▼▼▼

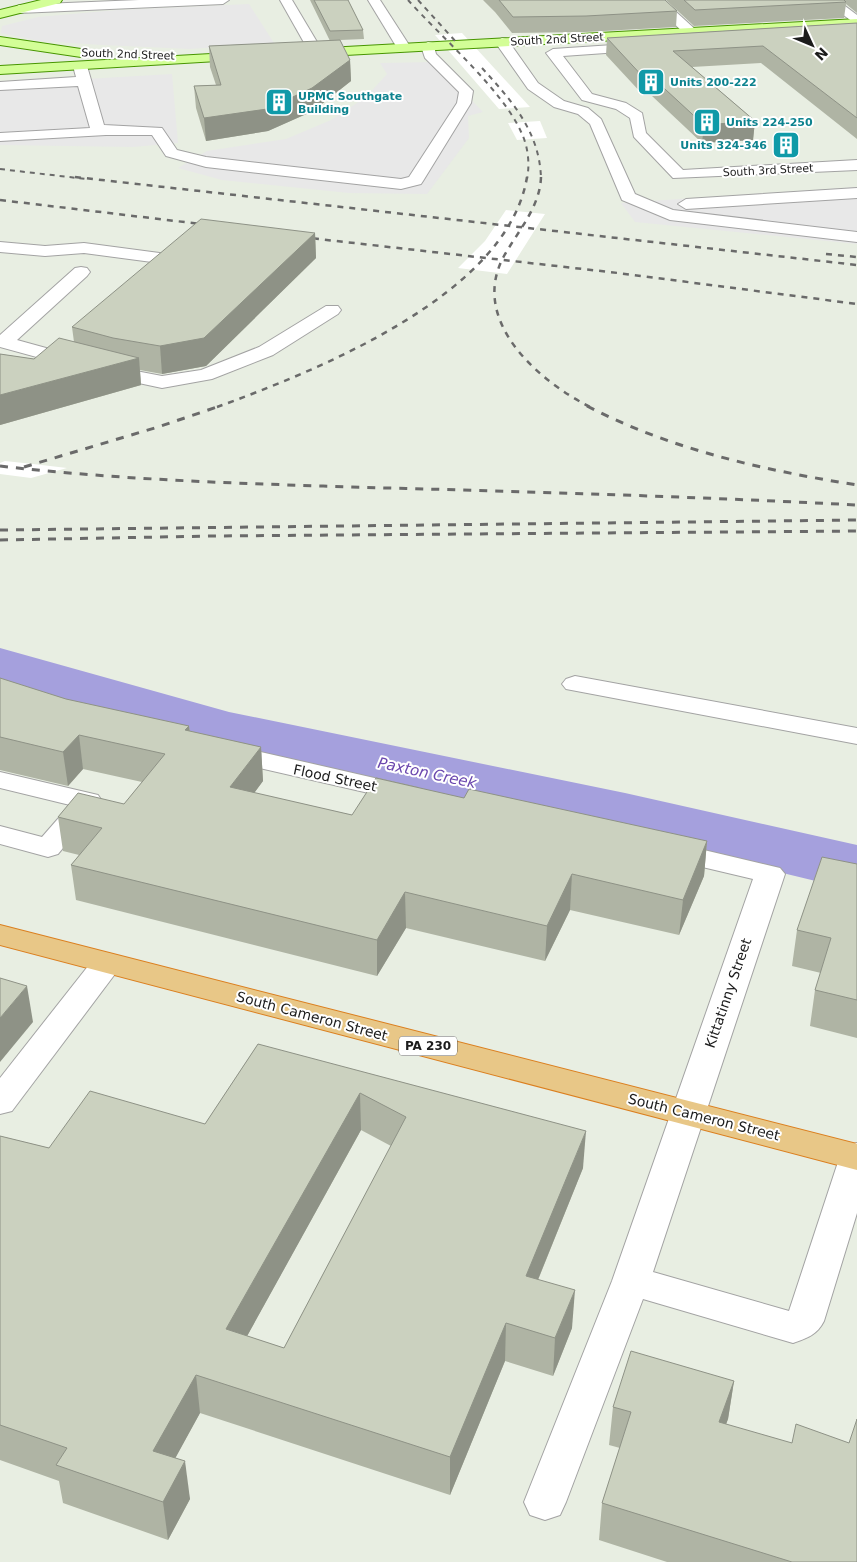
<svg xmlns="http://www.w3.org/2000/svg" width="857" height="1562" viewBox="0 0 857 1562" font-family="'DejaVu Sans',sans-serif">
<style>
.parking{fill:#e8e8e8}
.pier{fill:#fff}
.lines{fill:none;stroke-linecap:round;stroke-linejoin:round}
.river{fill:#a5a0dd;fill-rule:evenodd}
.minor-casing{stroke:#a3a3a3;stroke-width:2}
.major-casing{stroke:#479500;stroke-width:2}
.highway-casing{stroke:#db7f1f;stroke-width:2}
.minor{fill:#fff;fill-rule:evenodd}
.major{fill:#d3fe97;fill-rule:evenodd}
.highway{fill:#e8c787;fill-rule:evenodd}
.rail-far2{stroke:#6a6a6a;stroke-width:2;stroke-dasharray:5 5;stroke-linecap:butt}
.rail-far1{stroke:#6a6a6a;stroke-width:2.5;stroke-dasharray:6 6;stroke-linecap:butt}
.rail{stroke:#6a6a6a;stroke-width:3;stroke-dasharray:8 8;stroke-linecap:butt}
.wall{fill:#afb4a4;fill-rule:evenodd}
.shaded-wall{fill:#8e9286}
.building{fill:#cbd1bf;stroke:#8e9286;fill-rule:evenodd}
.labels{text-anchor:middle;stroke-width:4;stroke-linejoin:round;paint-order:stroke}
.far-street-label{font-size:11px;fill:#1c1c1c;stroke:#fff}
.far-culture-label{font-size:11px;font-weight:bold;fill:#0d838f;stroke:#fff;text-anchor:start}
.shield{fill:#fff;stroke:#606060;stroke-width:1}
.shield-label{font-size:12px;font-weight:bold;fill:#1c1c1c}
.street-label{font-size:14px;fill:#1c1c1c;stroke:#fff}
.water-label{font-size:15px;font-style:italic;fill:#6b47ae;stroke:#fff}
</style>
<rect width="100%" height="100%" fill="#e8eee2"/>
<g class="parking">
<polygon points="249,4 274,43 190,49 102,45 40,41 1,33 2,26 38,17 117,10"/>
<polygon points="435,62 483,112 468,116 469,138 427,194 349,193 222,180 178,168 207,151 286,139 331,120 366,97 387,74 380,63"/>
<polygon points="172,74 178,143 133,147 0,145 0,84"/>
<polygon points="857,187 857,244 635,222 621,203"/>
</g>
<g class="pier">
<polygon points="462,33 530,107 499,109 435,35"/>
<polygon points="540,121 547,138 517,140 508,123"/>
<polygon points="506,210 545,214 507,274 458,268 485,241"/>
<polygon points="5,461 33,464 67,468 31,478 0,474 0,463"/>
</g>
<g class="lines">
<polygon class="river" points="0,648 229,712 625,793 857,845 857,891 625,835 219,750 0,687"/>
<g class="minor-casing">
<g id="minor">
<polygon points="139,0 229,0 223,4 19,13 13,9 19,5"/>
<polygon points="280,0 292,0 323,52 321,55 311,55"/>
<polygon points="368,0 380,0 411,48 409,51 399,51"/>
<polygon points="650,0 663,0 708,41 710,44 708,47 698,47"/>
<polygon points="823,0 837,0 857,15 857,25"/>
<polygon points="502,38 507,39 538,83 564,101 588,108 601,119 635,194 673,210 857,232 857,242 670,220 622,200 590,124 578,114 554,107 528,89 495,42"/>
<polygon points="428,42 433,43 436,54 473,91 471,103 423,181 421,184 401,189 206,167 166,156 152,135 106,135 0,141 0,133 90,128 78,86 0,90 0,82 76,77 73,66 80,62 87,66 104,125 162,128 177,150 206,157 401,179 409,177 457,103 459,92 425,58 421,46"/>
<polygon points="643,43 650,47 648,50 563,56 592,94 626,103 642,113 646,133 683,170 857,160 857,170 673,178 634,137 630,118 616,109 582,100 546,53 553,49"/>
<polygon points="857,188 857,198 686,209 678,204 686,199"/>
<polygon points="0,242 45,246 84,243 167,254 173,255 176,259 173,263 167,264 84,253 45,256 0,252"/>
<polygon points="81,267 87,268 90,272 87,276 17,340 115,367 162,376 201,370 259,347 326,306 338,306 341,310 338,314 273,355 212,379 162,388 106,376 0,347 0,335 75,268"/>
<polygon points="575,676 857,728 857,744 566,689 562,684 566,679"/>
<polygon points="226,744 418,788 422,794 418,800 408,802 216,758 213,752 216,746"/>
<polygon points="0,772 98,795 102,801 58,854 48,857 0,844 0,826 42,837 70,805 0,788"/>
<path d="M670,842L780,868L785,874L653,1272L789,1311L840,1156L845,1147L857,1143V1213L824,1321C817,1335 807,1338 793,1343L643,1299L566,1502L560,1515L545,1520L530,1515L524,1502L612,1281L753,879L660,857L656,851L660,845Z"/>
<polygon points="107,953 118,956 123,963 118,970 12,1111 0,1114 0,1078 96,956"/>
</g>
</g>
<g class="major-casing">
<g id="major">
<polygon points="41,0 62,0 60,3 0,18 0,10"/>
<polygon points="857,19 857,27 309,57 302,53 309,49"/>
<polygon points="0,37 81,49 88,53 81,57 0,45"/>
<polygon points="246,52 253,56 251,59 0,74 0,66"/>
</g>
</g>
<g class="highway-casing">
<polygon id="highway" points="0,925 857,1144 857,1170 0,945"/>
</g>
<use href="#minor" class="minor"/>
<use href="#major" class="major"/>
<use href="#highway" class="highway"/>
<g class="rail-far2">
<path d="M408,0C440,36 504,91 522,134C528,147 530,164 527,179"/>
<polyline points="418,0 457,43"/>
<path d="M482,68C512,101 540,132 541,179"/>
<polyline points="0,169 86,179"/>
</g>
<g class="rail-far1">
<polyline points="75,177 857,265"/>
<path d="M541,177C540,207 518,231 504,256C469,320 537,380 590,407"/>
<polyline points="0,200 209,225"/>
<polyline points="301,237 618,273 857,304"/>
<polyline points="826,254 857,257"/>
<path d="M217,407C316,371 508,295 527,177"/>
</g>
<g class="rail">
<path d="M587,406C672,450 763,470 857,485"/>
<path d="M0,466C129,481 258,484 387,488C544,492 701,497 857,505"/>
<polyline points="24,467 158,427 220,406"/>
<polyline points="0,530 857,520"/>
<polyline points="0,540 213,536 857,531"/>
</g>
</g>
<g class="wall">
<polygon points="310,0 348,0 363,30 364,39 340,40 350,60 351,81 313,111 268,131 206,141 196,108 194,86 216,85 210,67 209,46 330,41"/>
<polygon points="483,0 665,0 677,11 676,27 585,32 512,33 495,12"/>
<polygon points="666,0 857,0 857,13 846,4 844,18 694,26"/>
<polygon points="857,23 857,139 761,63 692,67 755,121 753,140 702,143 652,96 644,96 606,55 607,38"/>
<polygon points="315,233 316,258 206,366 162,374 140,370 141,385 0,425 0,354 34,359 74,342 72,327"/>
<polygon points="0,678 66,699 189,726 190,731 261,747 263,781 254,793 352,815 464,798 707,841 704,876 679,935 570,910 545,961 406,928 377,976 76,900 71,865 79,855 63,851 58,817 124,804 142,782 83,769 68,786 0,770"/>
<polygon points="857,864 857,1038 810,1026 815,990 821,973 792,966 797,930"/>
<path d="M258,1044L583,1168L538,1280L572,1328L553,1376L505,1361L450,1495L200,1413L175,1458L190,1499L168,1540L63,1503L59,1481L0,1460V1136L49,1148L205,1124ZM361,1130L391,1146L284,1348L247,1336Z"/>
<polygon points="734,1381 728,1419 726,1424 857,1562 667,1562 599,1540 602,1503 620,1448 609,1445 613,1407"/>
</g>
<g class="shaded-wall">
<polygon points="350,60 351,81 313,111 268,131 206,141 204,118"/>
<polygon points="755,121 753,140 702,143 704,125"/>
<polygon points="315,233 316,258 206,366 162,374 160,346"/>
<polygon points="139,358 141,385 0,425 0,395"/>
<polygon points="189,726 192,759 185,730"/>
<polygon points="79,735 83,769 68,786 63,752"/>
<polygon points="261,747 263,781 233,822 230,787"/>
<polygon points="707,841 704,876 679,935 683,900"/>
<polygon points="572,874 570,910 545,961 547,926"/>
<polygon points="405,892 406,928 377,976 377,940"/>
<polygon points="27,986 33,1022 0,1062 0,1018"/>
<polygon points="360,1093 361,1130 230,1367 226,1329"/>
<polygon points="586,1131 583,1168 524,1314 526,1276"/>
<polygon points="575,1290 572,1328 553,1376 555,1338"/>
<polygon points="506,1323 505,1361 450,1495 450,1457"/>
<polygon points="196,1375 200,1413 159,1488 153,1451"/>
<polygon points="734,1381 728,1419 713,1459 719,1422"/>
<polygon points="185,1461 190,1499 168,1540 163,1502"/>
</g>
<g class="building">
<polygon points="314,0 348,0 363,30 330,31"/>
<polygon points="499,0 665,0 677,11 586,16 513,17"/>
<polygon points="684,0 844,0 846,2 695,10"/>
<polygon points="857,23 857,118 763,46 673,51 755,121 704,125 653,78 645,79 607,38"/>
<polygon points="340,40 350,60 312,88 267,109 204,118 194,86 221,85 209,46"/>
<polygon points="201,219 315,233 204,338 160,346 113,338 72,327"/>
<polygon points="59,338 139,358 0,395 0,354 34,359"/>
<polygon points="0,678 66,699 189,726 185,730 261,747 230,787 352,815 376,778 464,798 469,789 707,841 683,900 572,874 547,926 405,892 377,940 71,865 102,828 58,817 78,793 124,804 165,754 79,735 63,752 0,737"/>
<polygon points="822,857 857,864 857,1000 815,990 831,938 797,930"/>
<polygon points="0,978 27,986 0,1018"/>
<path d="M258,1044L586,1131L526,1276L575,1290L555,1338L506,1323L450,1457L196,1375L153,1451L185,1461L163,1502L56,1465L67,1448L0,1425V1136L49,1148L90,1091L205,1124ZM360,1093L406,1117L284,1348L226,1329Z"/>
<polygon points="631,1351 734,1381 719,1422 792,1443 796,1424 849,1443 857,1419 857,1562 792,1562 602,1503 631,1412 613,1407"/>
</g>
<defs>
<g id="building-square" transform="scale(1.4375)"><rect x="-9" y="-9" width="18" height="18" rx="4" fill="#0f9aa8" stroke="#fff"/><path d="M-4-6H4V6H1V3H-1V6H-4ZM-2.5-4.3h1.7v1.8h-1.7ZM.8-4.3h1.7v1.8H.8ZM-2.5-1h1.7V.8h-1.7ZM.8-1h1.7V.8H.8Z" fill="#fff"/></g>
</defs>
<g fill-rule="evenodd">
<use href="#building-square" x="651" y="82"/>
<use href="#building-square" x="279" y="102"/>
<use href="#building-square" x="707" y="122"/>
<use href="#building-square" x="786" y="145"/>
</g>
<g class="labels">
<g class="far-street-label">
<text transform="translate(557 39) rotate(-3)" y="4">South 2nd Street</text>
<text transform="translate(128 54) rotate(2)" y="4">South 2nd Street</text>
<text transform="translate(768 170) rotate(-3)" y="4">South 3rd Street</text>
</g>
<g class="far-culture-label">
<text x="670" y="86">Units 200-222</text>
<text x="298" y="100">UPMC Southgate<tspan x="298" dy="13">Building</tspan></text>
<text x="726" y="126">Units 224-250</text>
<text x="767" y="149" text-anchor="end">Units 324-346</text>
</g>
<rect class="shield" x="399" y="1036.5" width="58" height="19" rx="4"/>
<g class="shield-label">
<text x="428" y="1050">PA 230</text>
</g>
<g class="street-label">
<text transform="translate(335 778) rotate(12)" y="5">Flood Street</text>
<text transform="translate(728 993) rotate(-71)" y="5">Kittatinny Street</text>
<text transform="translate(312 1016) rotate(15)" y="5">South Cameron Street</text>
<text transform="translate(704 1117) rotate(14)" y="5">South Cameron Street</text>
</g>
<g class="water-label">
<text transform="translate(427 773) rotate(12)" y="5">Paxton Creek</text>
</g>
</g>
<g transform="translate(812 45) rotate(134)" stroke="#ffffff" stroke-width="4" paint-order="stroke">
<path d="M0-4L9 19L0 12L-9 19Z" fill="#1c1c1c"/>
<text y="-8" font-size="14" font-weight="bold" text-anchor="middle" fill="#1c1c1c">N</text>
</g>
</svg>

▲▲▲
▼▼▼

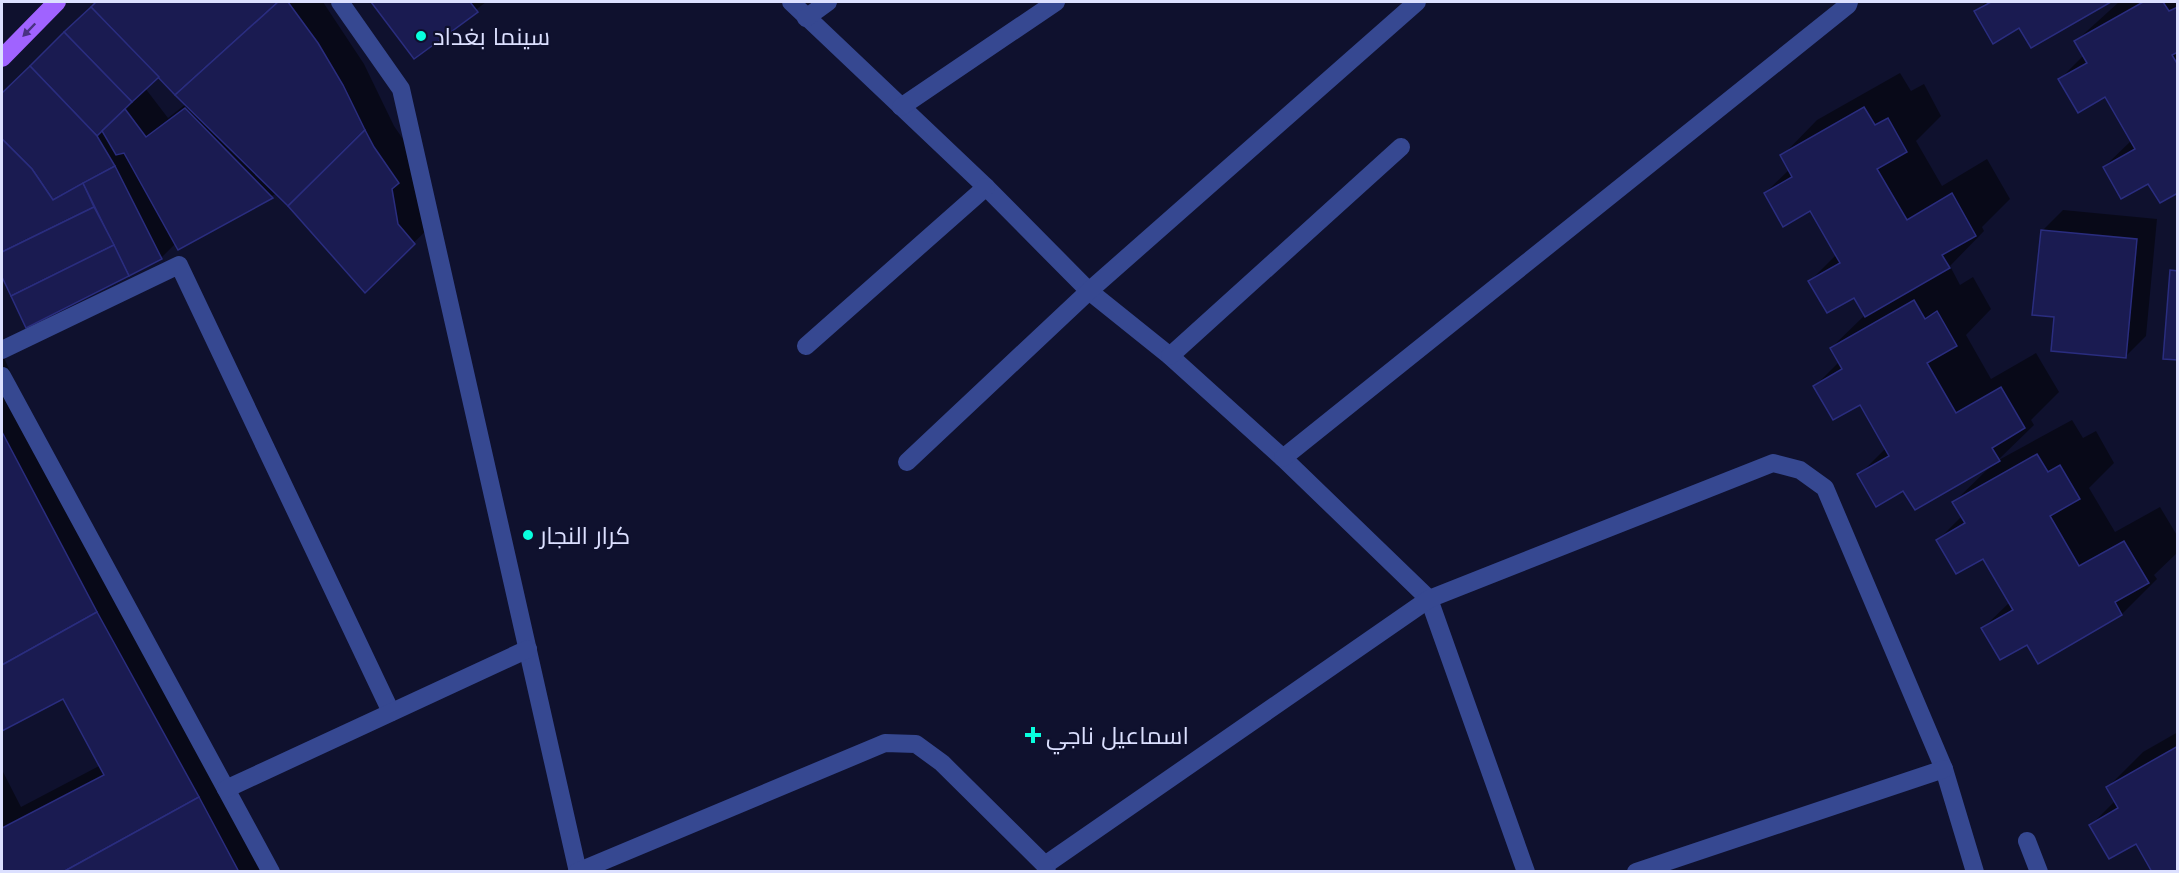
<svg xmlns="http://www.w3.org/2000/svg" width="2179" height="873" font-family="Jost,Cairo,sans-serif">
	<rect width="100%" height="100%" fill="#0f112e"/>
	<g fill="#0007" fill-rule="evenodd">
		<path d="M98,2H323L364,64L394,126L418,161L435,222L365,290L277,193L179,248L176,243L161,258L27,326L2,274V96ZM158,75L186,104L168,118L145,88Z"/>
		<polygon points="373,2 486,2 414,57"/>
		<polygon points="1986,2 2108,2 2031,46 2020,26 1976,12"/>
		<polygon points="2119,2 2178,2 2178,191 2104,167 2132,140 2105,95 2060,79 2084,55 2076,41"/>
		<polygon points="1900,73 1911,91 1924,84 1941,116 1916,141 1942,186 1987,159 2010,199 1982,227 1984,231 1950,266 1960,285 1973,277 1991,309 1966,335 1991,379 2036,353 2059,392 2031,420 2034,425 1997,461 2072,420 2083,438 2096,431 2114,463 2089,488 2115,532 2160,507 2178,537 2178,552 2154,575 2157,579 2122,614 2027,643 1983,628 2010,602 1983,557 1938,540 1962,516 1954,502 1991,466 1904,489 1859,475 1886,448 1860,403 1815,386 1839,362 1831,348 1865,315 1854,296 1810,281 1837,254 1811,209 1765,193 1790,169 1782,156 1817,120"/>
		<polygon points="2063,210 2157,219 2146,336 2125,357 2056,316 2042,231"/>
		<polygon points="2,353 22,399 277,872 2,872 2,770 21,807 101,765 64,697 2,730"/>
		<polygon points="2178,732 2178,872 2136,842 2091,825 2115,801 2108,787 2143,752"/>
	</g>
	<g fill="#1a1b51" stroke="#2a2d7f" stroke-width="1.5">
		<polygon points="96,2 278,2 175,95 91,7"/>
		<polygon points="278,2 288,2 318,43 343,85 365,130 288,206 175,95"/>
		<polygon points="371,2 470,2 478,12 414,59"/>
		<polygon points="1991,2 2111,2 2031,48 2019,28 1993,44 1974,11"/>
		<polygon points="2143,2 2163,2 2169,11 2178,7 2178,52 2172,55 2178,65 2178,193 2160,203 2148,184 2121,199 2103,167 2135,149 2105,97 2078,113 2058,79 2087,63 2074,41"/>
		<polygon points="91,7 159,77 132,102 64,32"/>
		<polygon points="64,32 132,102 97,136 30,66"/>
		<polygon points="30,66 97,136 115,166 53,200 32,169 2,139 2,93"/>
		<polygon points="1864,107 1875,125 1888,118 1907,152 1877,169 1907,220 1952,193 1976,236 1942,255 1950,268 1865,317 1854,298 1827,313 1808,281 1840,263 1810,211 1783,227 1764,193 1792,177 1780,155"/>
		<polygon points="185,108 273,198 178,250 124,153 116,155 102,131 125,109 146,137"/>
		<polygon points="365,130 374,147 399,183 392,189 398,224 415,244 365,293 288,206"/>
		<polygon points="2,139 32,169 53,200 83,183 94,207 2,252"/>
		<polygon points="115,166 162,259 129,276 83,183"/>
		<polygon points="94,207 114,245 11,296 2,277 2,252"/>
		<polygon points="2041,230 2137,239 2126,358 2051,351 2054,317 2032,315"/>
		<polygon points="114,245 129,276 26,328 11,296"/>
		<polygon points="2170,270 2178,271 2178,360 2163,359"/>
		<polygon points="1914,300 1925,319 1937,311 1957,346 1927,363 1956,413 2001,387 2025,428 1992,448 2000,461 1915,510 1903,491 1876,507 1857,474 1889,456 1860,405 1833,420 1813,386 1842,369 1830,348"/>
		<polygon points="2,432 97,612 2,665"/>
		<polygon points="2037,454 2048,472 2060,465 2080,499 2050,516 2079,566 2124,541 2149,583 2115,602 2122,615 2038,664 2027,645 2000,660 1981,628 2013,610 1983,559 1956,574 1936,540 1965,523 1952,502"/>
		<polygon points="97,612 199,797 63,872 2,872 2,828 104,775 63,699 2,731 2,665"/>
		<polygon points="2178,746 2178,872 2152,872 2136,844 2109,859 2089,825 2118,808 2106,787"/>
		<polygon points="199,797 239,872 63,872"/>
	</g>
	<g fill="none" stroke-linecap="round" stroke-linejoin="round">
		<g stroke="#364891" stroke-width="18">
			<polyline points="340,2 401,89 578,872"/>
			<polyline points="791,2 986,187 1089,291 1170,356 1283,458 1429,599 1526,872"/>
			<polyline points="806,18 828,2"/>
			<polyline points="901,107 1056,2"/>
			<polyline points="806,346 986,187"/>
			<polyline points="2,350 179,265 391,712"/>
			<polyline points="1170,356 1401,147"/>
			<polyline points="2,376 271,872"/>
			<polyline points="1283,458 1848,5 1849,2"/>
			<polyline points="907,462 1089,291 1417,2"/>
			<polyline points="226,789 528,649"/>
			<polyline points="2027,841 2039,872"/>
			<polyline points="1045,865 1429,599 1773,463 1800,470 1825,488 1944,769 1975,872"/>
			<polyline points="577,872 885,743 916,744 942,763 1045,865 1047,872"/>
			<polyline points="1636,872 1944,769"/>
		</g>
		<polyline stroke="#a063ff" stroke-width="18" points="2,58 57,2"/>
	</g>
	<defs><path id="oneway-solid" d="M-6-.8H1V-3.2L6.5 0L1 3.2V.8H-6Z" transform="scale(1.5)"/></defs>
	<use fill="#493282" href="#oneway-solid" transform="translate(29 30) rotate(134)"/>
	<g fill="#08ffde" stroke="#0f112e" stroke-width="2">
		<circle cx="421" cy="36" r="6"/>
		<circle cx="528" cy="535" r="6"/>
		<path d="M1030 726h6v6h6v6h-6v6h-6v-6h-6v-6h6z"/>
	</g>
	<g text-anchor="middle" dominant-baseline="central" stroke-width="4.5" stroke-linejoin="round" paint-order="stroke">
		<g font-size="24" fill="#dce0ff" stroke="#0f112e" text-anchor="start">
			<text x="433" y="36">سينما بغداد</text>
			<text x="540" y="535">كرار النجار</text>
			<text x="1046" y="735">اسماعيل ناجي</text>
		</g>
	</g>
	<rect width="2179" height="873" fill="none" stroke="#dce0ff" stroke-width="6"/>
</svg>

▲▲▲

### [Work instructions]
Show all lines from the records above where the word "labels" occurs.

### [Result of this exercise]
.labels{text-anchor:middle;stroke-width:4;stroke-linejoin:round;paint-order:stroke}
<g class="labels">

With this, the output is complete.